Fragmento proporcionado -
┄┄┄┄┄┄┄┄┄┄┄┄┄┄┄┄┄┄┄┄

Así pues, volvieron a atornillar la tapa del féretro y lo enterraron debidamente.
Anthony de Mello
Los expertos no dan su brazo a torcer. Son esclavos de sus conocimientos y de su orgullo. Se empeñan en definir, dogmatizar; pero aunque repartan certificados sobre la honra o buen comportamiento, se equivocan fácilmente, pues sólo hablan de memoria, juzgan por apariencias y no saben leer lo que hay en los corazones.
¿Cómo juzgarían los expertos a Manolita Chen, nacida varón pero mujer de inclinación? Ella adoptó una niña subnormal que no podía vivir más de seis meses, pues no quería que muriese sin cariño. Lo mismo hizo una prostituta: recogió a dos niñas que estaban en la calle.
Jesús preguntó a una mujer que era acusada, ¿nadie te ha condenado? Ella respondió: Nadie, Señor. Jesús le dijo: tampoco yo te condeno (Jn 8.11).

┄┄┄┄┄┄┄┄┄┄┄┄┄┄┄┄┄┄┄┄

Datos proporcionados -
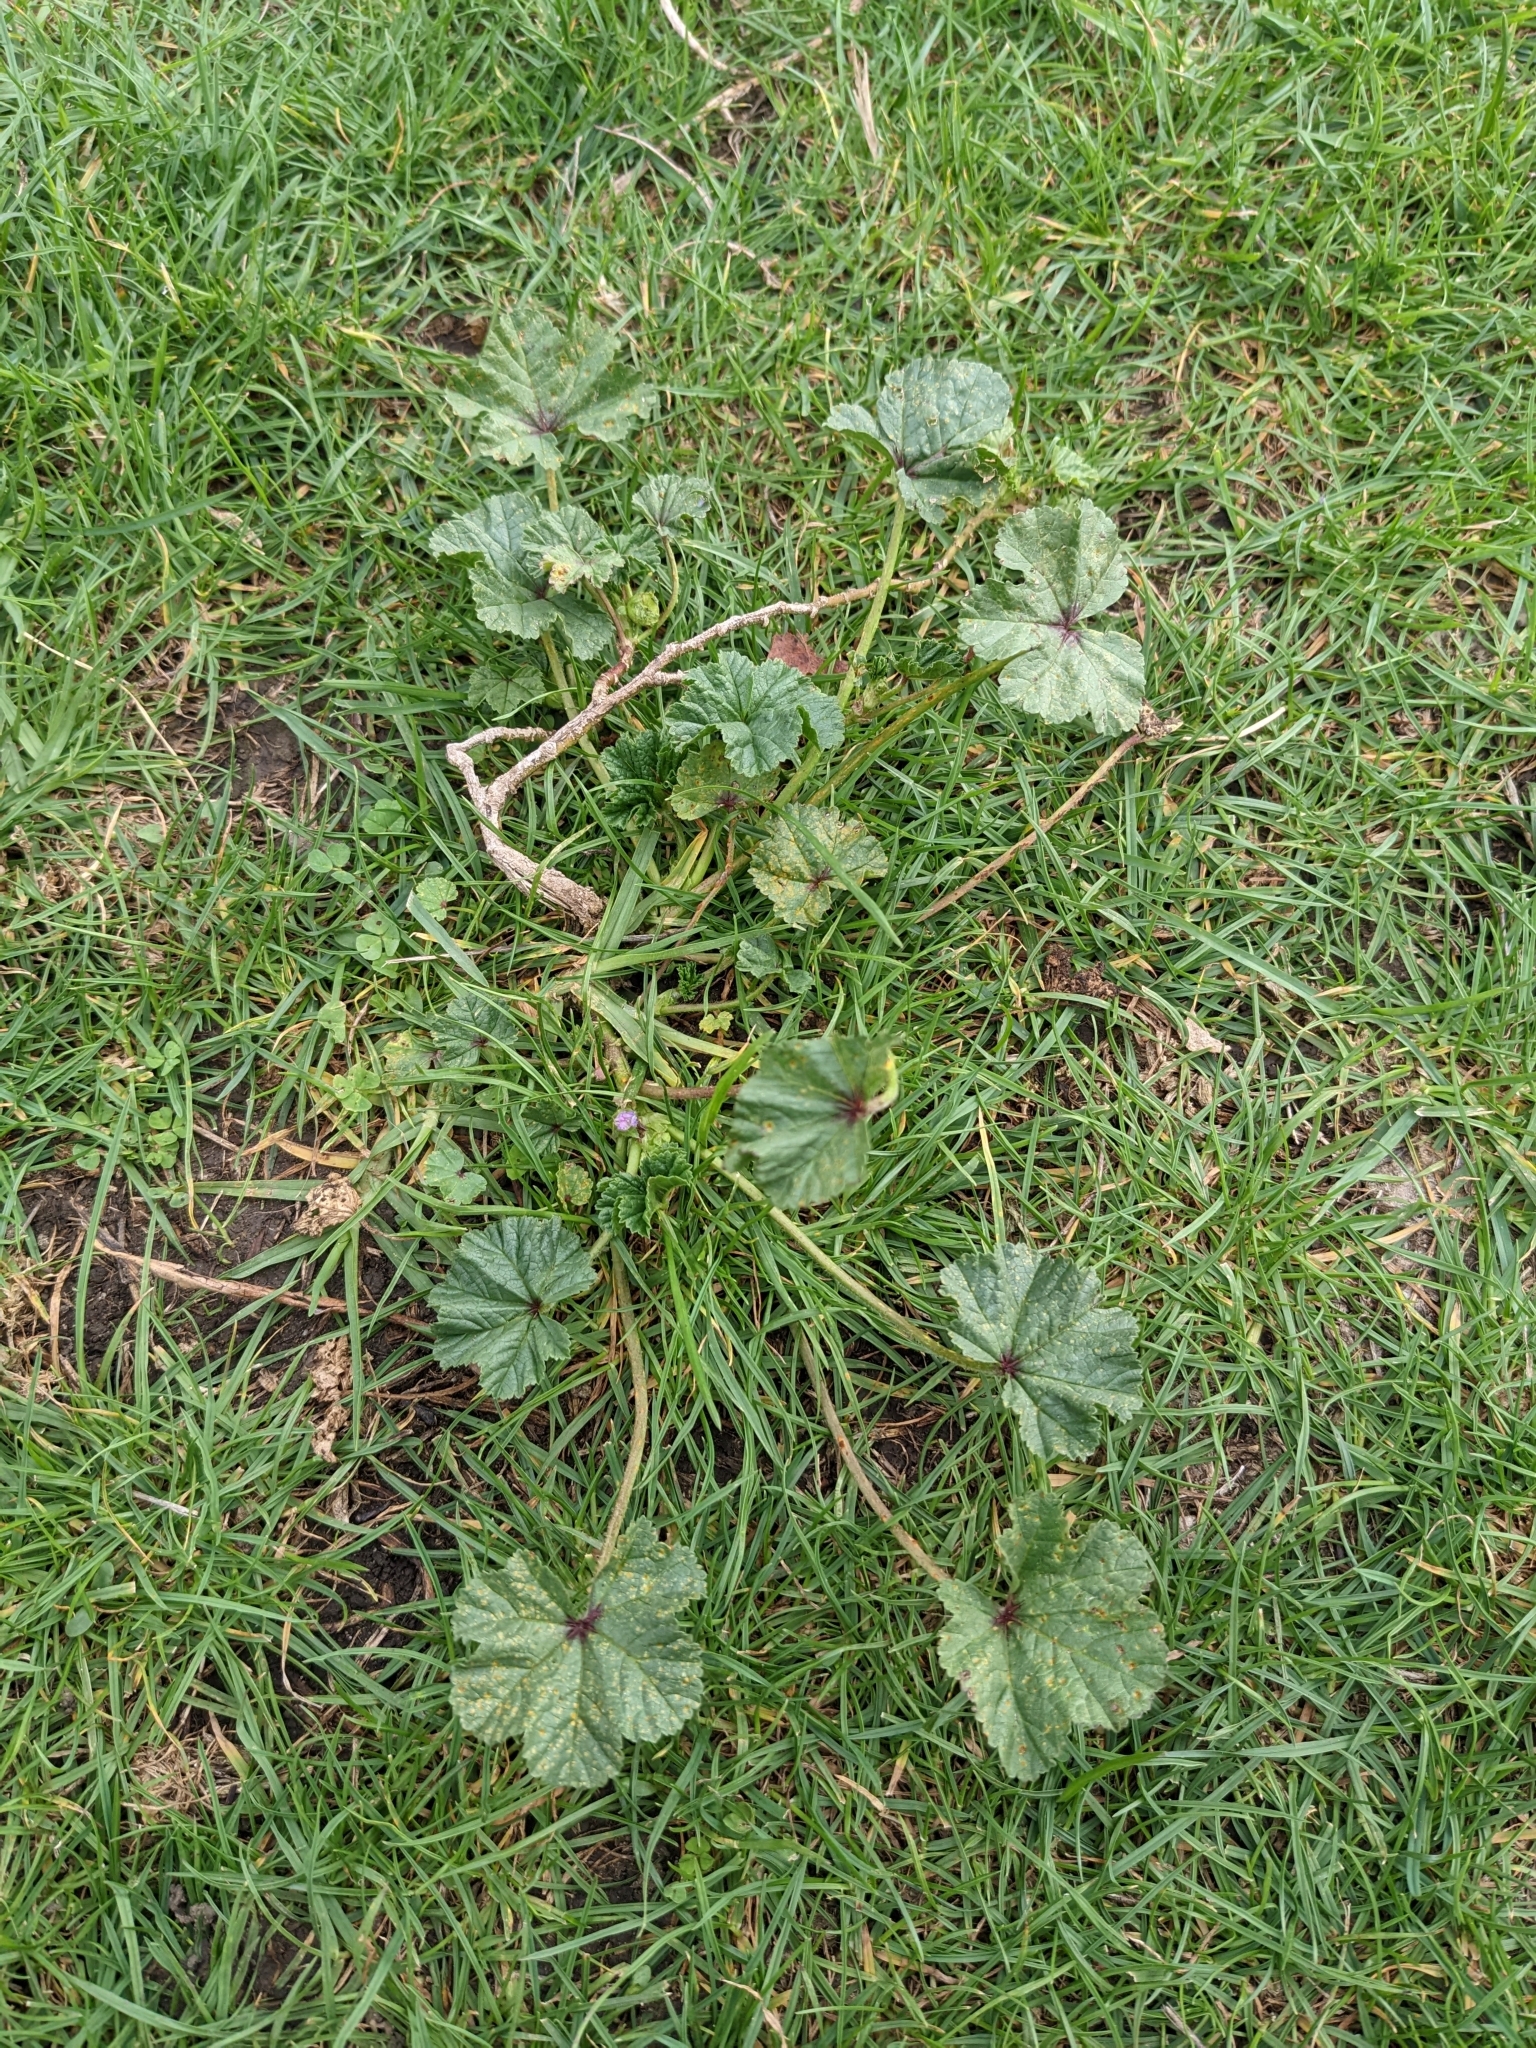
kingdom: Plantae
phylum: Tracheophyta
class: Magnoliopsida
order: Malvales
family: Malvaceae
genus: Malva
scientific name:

┄┄┄┄┄┄┄┄┄┄┄┄┄┄┄┄┄┄┄┄

Instrucciones y requisitos -
Transcribe sin cambios el pasaje del fragmento sobre los expertos que empieza por "Así pues, volvieron" y sigue hasta "en la calle.".

Solución escrita -
Así pues, volvieron a atornillar la tapa del féretro y lo enterraron debidamente.
Anthony de Mello
Los expertos no dan su brazo a torcer. Son esclavos de sus conocimientos y de su orgullo. Se empeñan en definir, dogmatizar; pero aunque repartan certificados sobre la honra o buen comportamiento, se equivocan fácilmente, pues sólo hablan de memoria, juzgan por apariencias y no saben leer lo que hay en los corazones.
¿Cómo juzgarían los expertos a Manolita Chen, nacida varón pero mujer de inclinación? Ella adoptó una niña subnormal que no podía vivir más de seis meses, pues no quería que muriese sin cariño. Lo mismo hizo una prostituta: recogió a dos niñas que estaban en la calle.